Edit the records from the first line through the line that contains "vận chuyển đến", replacing "Dimensões" with "Medidas" and keeping everything else unchanged. Return only those lines.

● **THE DATA**:
· · · · ·
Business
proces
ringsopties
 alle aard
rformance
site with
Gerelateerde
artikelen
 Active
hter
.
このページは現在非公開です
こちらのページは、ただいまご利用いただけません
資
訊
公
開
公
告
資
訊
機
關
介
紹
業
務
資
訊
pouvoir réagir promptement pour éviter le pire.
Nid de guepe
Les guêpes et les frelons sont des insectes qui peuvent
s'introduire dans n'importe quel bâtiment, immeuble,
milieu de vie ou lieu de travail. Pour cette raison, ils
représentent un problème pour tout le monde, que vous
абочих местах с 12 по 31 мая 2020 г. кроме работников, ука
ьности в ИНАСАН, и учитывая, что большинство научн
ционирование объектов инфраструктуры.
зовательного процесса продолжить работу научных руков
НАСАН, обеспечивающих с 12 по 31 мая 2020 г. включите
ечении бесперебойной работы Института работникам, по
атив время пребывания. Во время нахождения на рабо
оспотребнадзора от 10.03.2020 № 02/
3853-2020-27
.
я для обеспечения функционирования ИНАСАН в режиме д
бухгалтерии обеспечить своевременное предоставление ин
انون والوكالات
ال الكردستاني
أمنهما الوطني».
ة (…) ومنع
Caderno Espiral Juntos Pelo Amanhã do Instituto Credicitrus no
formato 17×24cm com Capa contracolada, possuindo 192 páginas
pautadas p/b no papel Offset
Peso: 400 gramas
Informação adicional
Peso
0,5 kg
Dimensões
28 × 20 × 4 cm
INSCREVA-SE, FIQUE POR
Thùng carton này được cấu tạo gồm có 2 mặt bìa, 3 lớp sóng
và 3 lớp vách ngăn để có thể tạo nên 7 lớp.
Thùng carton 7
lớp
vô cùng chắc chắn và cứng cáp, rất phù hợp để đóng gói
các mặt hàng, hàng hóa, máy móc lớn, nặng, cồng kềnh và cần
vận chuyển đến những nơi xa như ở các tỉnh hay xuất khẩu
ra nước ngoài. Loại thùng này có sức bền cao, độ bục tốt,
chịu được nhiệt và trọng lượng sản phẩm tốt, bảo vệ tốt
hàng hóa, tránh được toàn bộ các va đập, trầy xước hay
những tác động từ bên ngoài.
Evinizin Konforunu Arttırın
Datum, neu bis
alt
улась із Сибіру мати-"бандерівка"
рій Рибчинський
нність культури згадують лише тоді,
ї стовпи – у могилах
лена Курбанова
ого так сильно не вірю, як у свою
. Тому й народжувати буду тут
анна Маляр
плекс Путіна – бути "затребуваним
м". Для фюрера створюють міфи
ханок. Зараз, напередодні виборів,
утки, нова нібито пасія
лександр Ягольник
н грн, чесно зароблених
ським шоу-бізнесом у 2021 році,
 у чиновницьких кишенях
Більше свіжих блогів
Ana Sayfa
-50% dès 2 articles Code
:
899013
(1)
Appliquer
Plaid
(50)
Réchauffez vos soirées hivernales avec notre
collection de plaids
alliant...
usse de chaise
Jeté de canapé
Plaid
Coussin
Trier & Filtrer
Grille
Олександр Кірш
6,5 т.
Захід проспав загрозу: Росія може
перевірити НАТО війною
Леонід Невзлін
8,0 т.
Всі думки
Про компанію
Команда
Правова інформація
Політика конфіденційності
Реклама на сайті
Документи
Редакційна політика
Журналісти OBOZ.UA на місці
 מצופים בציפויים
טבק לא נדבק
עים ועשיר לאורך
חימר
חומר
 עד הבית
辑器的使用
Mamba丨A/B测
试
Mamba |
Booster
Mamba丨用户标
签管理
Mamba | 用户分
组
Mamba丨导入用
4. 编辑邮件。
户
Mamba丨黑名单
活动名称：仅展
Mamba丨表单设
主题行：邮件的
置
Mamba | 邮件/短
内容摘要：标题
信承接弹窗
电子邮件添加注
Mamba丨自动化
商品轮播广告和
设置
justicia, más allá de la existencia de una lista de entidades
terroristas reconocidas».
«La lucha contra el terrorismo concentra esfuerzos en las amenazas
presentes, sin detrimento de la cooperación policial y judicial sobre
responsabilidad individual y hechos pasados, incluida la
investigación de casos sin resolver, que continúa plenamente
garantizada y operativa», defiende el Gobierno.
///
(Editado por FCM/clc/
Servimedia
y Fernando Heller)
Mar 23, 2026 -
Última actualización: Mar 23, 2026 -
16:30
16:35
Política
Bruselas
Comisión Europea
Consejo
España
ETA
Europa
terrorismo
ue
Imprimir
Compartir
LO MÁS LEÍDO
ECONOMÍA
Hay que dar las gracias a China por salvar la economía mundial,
· · · · ·
● **SOLUTION FOR THIS TASK**:
Business
proces
ringsopties
 alle aard
rformance
site with
Gerelateerde
artikelen
 Active
hter
.
このページは現在非公開です
こちらのページは、ただいまご利用いただけません
資
訊
公
開
公
告
資
訊
機
關
介
紹
業
務
資
訊
pouvoir réagir promptement pour éviter le pire.
Nid de guepe
Les guêpes et les frelons sont des insectes qui peuvent
s'introduire dans n'importe quel bâtiment, immeuble,
milieu de vie ou lieu de travail. Pour cette raison, ils
représentent un problème pour tout le monde, que vous
абочих местах с 12 по 31 мая 2020 г. кроме работников, ука
ьности в ИНАСАН, и учитывая, что большинство научн
ционирование объектов инфраструктуры.
зовательного процесса продолжить работу научных руков
НАСАН, обеспечивающих с 12 по 31 мая 2020 г. включите
ечении бесперебойной работы Института работникам, по
атив время пребывания. Во время нахождения на рабо
оспотребнадзора от 10.03.2020 № 02/
3853-2020-27
.
я для обеспечения функционирования ИНАСАН в режиме д
бухгалтерии обеспечить своевременное предоставление ин
انون والوكالات
ال الكردستاني
أمنهما الوطني».
ة (…) ومنع
Caderno Espiral Juntos Pelo Amanhã do Instituto Credicitrus no
formato 17×24cm com Capa contracolada, possuindo 192 páginas
pautadas p/b no papel Offset
Peso: 400 gramas
Informação adicional
Peso
0,5 kg
Medidas
28 × 20 × 4 cm
INSCREVA-SE, FIQUE POR
Thùng carton này được cấu tạo gồm có 2 mặt bìa, 3 lớp sóng
và 3 lớp vách ngăn để có thể tạo nên 7 lớp.
Thùng carton 7
lớp
vô cùng chắc chắn và cứng cáp, rất phù hợp để đóng gói
các mặt hàng, hàng hóa, máy móc lớn, nặng, cồng kềnh và cần
vận chuyển đến những nơi xa như ở các tỉnh hay xuất khẩu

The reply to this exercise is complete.